Aldabra’s coral reefs
#GS1 #Gography #GS3 #Environment #ClimateChange
Climate change is the greatest threat to coral reef ecosystems. Ocean warming and associated coral bleaching are one of the foremost causes of coral loss across the world.
- Record-breaking high ocean temperatures, which occurred between 2014 and 2017, resulted in a prolonged and widespread coral bleaching, with the hottest temperature recorded (36.3 degrees Celsius) in early April 2016.
- Coral reefs in the lagoon of Seychelles’ Aldabra atoll, however, recovered faster after the 2015-2016 bleaching event due to tolerance to heat stress, new research found published in Nature has found.
What is Bleaching
- Bleaching is a process where corals lose their vivid color and turn white. This happens when the zooxanthellae algae, which is in a symbiotic relationship with corals and provide them with food, die due to ocean warming and acidification.
- If bleaching continues for an extended period of time, corals eventually die. Coral bleaching and mortality exacerbated by climate change are one of the biggest threats to oceanic biodiversity.
- With severe bleaching events expected to occur annually on 90 percent of the world’s coral reefs by 2055, such research and long-term commitment to monitoring these valuable ecosystems are critical.
About Aldabra Coral Reefs
- Aldabra — one of the world’s largest atolls — is a UNESCO (United Nations Educational, Scientific and Cultural Organization) World Heritage Site in Seychelles and located in the Indian Ocean.

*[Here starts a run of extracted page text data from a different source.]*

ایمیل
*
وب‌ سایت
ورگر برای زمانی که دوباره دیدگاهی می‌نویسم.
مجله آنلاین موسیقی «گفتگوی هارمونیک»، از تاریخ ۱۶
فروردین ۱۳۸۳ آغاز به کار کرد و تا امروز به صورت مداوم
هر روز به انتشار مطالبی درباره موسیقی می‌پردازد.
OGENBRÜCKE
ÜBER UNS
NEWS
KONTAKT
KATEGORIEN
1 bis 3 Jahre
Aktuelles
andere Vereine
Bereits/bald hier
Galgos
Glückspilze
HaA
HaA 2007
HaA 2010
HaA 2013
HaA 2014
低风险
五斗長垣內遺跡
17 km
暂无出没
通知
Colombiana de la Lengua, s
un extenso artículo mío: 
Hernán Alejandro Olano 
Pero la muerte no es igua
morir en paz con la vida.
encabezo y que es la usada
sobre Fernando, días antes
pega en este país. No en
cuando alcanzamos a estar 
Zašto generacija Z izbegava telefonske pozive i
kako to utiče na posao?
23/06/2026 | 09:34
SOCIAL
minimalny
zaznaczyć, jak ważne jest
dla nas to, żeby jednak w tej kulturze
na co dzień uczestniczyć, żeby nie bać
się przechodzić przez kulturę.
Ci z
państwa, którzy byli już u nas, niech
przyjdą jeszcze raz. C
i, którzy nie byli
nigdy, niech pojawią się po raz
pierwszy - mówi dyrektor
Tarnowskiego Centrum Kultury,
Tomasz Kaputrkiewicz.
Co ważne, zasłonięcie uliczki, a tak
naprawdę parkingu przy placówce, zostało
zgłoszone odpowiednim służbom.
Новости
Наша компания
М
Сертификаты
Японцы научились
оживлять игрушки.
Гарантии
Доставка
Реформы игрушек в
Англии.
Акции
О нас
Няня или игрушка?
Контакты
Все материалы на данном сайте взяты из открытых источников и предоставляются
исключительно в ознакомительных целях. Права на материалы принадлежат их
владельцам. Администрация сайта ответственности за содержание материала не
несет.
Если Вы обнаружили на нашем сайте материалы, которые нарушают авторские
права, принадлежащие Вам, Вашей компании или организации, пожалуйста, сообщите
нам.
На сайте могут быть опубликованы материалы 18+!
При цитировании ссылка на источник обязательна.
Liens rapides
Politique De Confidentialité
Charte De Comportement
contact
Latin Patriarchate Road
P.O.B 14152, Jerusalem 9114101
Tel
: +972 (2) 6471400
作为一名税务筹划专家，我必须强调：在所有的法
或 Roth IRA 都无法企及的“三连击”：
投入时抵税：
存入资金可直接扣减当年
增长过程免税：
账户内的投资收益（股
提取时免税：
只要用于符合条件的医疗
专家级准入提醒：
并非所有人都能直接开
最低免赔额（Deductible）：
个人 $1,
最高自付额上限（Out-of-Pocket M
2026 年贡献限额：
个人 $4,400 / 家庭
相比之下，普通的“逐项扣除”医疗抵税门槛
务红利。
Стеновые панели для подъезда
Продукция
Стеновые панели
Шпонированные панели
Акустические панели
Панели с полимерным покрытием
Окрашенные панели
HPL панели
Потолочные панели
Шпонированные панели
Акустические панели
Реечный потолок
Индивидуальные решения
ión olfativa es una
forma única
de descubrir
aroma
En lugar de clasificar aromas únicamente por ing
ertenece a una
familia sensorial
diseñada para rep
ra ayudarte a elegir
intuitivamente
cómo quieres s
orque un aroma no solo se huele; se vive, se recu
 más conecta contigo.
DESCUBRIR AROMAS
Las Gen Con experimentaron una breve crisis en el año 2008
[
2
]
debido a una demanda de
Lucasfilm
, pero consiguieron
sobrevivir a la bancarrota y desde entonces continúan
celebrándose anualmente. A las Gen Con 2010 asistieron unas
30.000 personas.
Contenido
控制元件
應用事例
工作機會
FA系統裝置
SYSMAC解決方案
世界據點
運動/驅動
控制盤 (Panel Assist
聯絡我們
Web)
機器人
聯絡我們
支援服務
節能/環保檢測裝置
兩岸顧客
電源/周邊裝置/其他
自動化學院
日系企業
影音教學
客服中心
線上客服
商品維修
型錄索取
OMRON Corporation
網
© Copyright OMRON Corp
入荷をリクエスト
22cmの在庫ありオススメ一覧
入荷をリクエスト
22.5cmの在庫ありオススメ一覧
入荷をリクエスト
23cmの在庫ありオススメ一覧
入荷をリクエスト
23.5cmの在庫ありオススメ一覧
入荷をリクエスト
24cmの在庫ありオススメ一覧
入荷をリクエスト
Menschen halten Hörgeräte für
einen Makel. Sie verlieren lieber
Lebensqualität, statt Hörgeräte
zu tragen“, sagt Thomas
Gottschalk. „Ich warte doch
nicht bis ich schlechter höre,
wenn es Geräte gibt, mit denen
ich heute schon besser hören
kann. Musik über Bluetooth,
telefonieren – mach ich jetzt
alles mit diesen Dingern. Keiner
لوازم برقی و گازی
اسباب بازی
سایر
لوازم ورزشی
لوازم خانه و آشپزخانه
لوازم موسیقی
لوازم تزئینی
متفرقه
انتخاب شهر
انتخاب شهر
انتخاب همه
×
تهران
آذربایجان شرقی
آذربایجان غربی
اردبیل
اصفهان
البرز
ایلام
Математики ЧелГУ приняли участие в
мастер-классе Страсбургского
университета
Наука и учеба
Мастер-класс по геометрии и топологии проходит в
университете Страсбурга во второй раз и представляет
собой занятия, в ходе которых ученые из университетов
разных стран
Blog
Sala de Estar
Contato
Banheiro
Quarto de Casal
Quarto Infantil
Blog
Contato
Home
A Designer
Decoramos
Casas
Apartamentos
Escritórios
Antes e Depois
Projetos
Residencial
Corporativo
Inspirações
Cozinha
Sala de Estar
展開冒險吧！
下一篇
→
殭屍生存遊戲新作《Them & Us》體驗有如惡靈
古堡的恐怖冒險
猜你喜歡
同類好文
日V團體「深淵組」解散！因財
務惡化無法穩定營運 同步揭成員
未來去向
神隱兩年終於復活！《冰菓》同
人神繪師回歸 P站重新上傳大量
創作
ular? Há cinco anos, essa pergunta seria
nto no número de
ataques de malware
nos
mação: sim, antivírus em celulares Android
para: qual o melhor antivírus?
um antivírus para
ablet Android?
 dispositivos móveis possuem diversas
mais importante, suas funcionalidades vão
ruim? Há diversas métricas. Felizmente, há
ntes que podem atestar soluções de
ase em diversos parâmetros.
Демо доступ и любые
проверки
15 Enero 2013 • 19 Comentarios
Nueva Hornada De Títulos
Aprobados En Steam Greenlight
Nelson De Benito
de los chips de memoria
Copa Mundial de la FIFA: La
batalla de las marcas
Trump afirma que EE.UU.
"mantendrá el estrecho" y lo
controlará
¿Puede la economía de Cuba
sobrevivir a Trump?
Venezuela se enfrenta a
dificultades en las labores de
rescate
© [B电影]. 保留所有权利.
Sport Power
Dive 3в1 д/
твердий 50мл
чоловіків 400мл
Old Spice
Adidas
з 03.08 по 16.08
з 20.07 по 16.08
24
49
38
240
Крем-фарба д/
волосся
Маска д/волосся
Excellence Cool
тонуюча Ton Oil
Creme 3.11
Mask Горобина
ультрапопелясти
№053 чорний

- It comprises four main islands of coral limestone separated by narrow sea passages and encloses a large shallow lagoon.
- It is home to a population of endemic giant Aldabra tortoises, which fluctuate to around 100,000 more than the 95,000 population of Seychelles.
- Seychelles Islands Foundation (SIF) that manages Aldabra, said coral mortality was not only substantially lower in Aldabra’s lagoon, but that lagoonal reefs also recovered their pre-bleaching coral cover and community composition within only four years after bleaching.
- The SIF is a public trust established by the government with an independent Board of Trustees.
- Through the annual Aldabra reef monitoring program, which started in 2013, SIF is in a position to supply the science of global significance to contribute to the world’s adaptation to new climate reality.